BME PhD Defense: Anitha Priya Krishnan
Predicting the Microscopic Spread of Glioma Using a Random Walk Model Based on Diffusion Tensor Imaging
Supervised by Professor Walter O'Dell
Current methods of determining the treatment margin for Stereotactic Radiotherapy (SRT) and Stereotactic Radiosurgery (SRS) of glioma patients are inadequate as recurrences/secondary tumors often occur at or near the boundary of the treatment margin. To account for the microscopic spread of disease, radiation oncologists usually include a 2-3 cm isotropic margin for SRT of gliomas. This margin is unnecessarily large in certain directions where no microscopic spread is present, causing significant damage to normal brain tissue and loss of cognitive function. The margin is often too small in some directions where microscopic cancer spread is present leading to recurrences.

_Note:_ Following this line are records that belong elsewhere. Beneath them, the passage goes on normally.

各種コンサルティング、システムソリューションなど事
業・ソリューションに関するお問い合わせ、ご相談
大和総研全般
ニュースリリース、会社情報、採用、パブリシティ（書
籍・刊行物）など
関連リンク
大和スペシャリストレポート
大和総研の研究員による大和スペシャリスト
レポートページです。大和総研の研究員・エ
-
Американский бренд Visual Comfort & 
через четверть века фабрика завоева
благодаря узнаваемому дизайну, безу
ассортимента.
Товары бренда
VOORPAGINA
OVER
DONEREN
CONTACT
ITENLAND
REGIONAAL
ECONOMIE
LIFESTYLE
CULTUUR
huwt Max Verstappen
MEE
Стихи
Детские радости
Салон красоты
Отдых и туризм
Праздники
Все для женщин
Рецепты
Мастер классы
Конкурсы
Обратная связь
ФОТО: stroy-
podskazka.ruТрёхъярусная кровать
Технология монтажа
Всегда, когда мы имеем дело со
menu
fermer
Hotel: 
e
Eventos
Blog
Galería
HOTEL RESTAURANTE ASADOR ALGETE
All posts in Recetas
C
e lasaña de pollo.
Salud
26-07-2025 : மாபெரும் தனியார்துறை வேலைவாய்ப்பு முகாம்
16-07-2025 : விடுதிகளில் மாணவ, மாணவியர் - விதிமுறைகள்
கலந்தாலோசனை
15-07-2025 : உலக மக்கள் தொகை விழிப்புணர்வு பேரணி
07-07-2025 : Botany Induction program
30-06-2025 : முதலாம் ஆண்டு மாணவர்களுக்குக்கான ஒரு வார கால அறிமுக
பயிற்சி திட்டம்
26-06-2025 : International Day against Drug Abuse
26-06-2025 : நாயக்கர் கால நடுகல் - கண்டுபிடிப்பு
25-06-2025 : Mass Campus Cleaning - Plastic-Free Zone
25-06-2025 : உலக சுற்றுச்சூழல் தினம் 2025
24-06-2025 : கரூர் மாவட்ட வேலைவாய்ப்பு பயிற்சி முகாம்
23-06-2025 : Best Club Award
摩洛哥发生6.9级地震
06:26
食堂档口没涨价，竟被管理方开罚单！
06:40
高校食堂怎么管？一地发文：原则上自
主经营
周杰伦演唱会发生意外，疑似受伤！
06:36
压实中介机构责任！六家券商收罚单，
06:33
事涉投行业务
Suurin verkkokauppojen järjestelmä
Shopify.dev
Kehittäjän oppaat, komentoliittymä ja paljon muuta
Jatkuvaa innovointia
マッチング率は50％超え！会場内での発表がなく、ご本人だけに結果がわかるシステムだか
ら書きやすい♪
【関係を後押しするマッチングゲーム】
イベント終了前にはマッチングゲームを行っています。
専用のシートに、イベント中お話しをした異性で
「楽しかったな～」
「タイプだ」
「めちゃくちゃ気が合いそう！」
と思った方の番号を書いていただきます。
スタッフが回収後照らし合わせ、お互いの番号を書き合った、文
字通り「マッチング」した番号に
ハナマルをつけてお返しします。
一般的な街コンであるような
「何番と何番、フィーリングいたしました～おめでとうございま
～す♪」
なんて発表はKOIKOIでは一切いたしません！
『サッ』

My hypothesis is that paths of elevated water diffusion, particularly along white matter tracts, provide a preferred and expedited route for migration of tumor cells. By performing tractography through the primary tumor using Magnetic Resonance (MR) Diffusion Tensor Imaging (DTI) data sets obtained retrospectively in glioma patients, we have shown that there exists a high qualitative correlation between the location of the secondary tumor and the fibers passing through the primary tumor. We developed a random walk model of tumor cell migration, seeded from the surface of the primary tumor and constrained by the local diffusion environment where the DTI data sets were obtained as a part of both prospective and retrospective clinical studies.
The areas of higher cell concentration predicted by our model foretold the possible areas of recurrence and were confirmed using follow-up magnetic resonance images. If my hypothesis is true then future SRT treatment margins would be modified to increase the margin along areas of high cell concentration predicted by the model and decrease the margin in low-risk directions to improve patient outcomes.